Besonderes Gewicht bei dieser auf die Entfremdung zwischen den in den Politikprozess Involvierten misst sie dem Einfluss der Medien zu. Bei denen Quoten- und Auflagendruck dazu führten, dass sie thematisch immer ähnlicher würden - mit folgendem Effekt: "Event-Berichterstattung mit inszenierten Konflikten, steilsten Thesen und größter Empörung verschlingt [sic] den Raum für Beobachtungen kleinerer, stillerer Veränderungen in der Gesellschaft.. Vor allem aber irritiert das Publikum die oft allzu gleiche Tendenz der Blätter uns Sender: Da wird ein Parteivorsitzender gemeinsam zur Strecke gebracht; eine Regierung des Versagens praktisch schon vor Amtsantritt bescheinigt; da wird, wie im Fall Sarrazin, erst auf eine Abberufung hingewirkt, um dann sogleich das Abberufungsverfahren als unzulänglich zu kritisieren. Die Erregungsroutine ist so groß, dass der Verlauf fast jeder Debatte vorhersagbar wird." Medien, so die Forderung der Autorin, "müssten mit offenem Blick in die Runde schauen und Themen finden, statt sie zu inszenieren. In diesen Zusammenhang auch zu stellen ihre Ausführungen zu dem Arbeitsstil der Lokalpresse: "Nur wenn er [der Lokalredakteur] das Thema 'sieht', kommt das Bibliotheksprojekt in der Öffentlichkeit überhaupt vor, werden die Irrwitzigkeiten eines städtischen Sparprogramms offenbar, lassen sich Leute bewegen, bei einer Integrationsinitiative mitzumachen. Wenn er das Thema nicht sieht: Pech gehabt."

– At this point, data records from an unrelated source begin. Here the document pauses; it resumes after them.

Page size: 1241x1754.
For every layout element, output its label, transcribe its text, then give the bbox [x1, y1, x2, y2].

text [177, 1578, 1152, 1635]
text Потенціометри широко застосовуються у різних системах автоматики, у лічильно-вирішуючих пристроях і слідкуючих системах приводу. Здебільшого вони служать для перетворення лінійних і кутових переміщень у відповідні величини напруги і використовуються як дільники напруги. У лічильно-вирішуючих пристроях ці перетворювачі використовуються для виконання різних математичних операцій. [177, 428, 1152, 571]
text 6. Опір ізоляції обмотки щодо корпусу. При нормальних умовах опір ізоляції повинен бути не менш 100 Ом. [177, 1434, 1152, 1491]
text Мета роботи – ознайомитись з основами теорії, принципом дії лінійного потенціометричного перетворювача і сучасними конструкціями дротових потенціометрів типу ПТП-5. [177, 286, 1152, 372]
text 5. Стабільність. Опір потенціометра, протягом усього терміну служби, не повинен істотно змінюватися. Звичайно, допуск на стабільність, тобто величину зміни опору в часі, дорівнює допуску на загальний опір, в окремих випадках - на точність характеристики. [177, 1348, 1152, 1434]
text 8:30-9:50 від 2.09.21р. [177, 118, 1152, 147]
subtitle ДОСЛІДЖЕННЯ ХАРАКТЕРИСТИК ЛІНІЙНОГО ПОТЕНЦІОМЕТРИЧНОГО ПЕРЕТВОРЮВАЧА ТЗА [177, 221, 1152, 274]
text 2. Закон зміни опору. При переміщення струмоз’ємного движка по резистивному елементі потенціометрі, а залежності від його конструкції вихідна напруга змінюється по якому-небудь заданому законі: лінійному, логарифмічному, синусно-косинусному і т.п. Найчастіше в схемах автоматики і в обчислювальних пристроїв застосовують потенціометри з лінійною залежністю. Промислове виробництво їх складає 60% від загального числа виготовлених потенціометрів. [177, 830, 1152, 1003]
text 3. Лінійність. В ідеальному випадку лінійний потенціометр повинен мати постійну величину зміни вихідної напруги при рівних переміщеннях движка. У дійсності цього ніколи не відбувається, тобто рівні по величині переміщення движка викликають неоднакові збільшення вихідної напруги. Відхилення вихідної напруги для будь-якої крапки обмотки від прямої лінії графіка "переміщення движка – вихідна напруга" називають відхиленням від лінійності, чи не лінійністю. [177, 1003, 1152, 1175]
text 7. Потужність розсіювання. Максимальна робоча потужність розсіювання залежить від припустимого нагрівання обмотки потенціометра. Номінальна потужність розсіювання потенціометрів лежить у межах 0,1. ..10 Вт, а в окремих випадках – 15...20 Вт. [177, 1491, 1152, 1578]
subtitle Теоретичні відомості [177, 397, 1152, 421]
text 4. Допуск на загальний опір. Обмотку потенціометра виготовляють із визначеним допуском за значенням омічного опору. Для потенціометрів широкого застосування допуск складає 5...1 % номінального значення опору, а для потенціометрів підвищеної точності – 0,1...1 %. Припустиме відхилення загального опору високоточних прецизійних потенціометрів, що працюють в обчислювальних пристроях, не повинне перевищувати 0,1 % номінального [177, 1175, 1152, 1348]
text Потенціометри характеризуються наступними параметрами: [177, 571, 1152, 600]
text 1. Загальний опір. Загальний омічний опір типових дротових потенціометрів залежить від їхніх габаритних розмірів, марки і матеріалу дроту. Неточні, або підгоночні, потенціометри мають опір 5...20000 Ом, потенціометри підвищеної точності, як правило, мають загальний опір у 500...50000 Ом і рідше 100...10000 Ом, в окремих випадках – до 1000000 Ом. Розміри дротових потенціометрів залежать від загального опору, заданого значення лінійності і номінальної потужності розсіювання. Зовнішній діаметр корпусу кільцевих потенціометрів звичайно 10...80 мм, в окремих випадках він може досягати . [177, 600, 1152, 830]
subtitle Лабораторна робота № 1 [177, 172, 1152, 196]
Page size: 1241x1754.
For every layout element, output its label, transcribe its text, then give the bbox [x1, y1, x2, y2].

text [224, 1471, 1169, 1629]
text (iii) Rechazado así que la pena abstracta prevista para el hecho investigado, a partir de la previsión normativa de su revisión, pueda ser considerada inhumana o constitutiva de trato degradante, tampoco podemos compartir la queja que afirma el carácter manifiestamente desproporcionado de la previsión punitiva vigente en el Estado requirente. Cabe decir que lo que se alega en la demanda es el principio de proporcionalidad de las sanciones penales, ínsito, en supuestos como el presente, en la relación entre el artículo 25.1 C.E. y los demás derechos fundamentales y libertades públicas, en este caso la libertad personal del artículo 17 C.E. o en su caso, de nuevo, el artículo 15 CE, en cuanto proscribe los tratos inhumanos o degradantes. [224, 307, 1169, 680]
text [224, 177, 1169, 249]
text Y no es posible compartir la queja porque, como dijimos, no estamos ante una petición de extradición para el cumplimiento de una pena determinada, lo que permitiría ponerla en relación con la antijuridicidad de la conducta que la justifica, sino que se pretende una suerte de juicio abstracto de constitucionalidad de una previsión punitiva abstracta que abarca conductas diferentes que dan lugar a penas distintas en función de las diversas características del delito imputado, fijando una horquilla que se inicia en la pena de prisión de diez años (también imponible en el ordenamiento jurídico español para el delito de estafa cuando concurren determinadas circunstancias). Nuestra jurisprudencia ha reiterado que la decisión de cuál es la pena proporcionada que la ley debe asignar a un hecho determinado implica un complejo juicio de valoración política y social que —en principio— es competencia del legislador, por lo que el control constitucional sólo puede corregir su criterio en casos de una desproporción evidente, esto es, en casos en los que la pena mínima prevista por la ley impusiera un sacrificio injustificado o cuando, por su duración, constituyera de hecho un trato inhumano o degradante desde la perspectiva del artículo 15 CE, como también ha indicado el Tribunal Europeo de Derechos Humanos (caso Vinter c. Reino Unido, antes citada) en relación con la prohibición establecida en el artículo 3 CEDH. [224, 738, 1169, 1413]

Zu den "neuen unumstößlichen Wahrheiten", die von irgendwelchen Sachverständigen verkündet und von den von der Journalistin vor allem im "Hinterland der CDU/CSU" ausgemachten Politikern dann als Richtschnur genommen werden, zählt sie das, was beispielsweise zu den Problemkreisen Kita, dreigliedriges Schulsystem oder Windkraftanlagen in Umlauf gebracht worden ist. "Versuchen Sie einmal, bei einem Treff der Frauen-Union darauf zu bestehen, dass Sie Ihr sehr kleines Kind lieber selbst pflegen und betreuen, als es in eine Kita zu geben - einfach weil Sie nicht wissen, ob die gestressten Erzieherinnen dort so nett zu ihm sind wie Sie selbst. Mit großer Wahrscheinlichkeit wird Ihnen die wissenschaftlich erwiesene Nützlichkeit der frühkindlichen Förderung um die Ohren gehauen, dazu eine Studie diese oder jener Stiftung zur Notwendigkeit der Integration von Frauen in den Arbeitsmarkt. Ähnlich ist es bei dem dreigliedrigen Schulsystem, nur dass die Totschlagargumente in diesem Fall irgendwelche OECD-Papiere zum gemeinsamen Lernen sind. Und wer gar in politisierter Umgebung eingesteht, dass er Windkraftanlagen unschön findet, weil sie seine Erinnerungslandschaften zerstören, der kommt energiepolitisch und gruppendynamisch auf keinen grünen Zweig mehr."

Etwas hilflos klingend das Resultat, zu dem Susanne Gaschke gelangt: "So bleiben leider leider, unbequem und lästig, wie das klingen mag, nur zwei Möglichkeiten: Man erobert die alten Parteien zurück. Oder man gründet neue."